Je me tiens désormais face à lui, et il me regarde longuement sans rien dire. Des larmes de rage me montent aux yeux. Je veux le détruire. Je veux le voir souffrir. Je veux que chaque parcelle de son corps soit en feu. Je veux que le poids de ma colère s'écrase contre lui, ne laissant rien d'autre que de la poussière après lui.

- Je pensais que vous l'auriez devinés. Me dit-il.

Je ne dis rien, ne montre aucun signe.

- Azaël ne vous aurait jamais appelé "votre Majesté" si je n'étais pas en vie. Me dit-il en réponse face à mon silence. Et vous aurez sûrement été torturés dans cette prison.
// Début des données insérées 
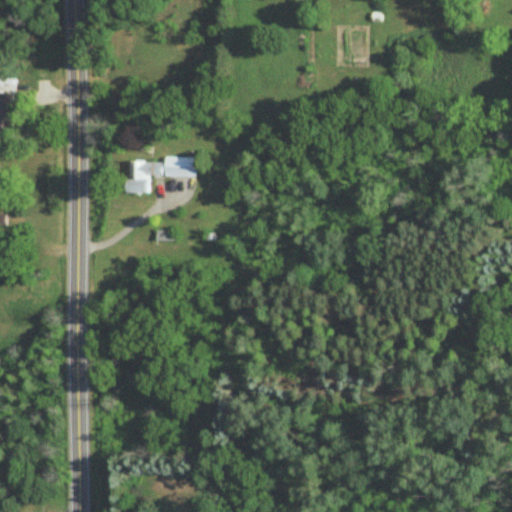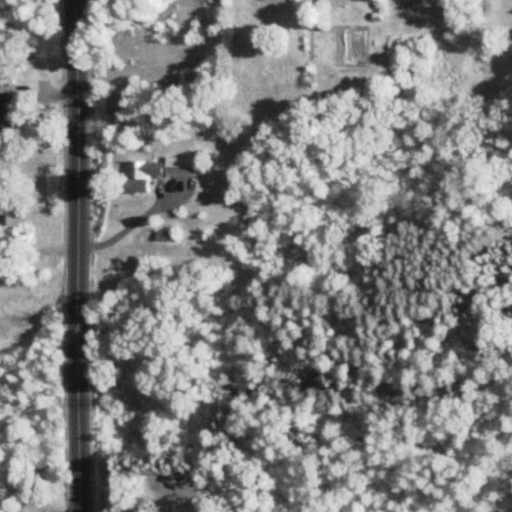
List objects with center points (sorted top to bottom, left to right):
building: (161, 172)
road: (77, 256)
J'aurais préférée qu'il me torture. La torture physique m'est préférable à celle que je viens de vivre. La torture émotionnelle.

- Venelia, dites quelque chose. S'exclame-t-il. Parlez, criez, insultez-moi s'il le faut. Dites quelque chose.
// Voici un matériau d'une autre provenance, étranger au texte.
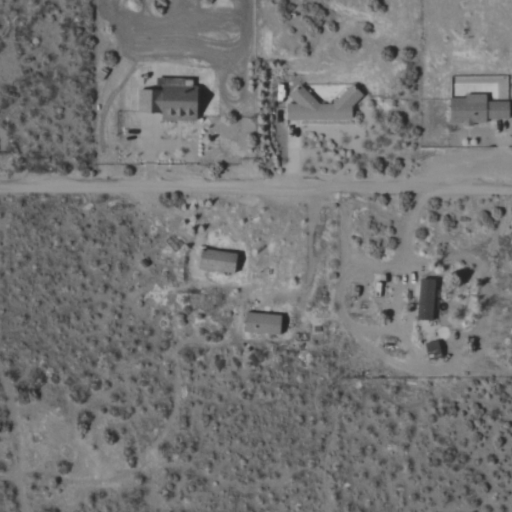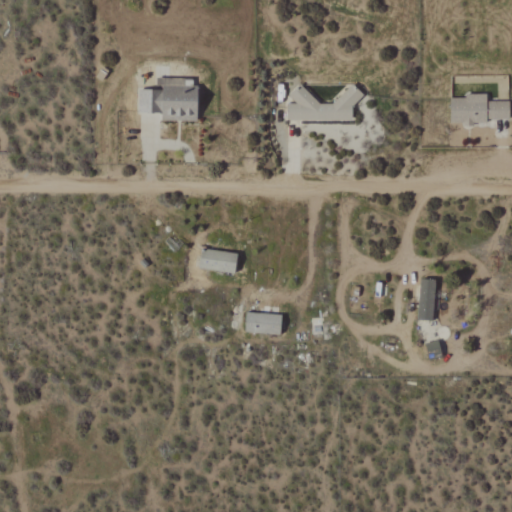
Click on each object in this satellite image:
building: (171, 102)
building: (322, 107)
building: (478, 110)
road: (255, 184)
road: (209, 230)
road: (232, 230)
building: (218, 260)
road: (244, 281)
building: (426, 299)
building: (263, 323)
road: (417, 365)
- Je n'ai plus rien à vous dire. Dis-je froidement.

Il recule légèrement. Je ne le regarde même pas dans les yeux. Je sais, je l'ai empoisonné et il ne va certainement pas rester sans rien faire. Ce n'est pas ce que j'attends de lui.

- Vous êtes partis trop loin, cette fois. Beaucoup trop loin. Dis-je.

- Vous êtes en colère. Dit-il doucement. Vous voulez me tuer.

Et là, je n'arrive plus à me contenir.

- Oui, je veux vous tuer ! M'écriais-je. Je veux vous voir souffrir, je veux que vous vous jetez à genoux devant moi, à me supplier de vous épargner ! Je vous déteste tellement ! Je vous haïs !

- Tout cela, parce que je vous ai fais croire que j'étais mort ?

- NON ! Non ! Ne faites pas semblant ! L'illusion que vous venez de faire, vous... commençais-je, les lèvres tremblantes de colère, vous êtes cruel.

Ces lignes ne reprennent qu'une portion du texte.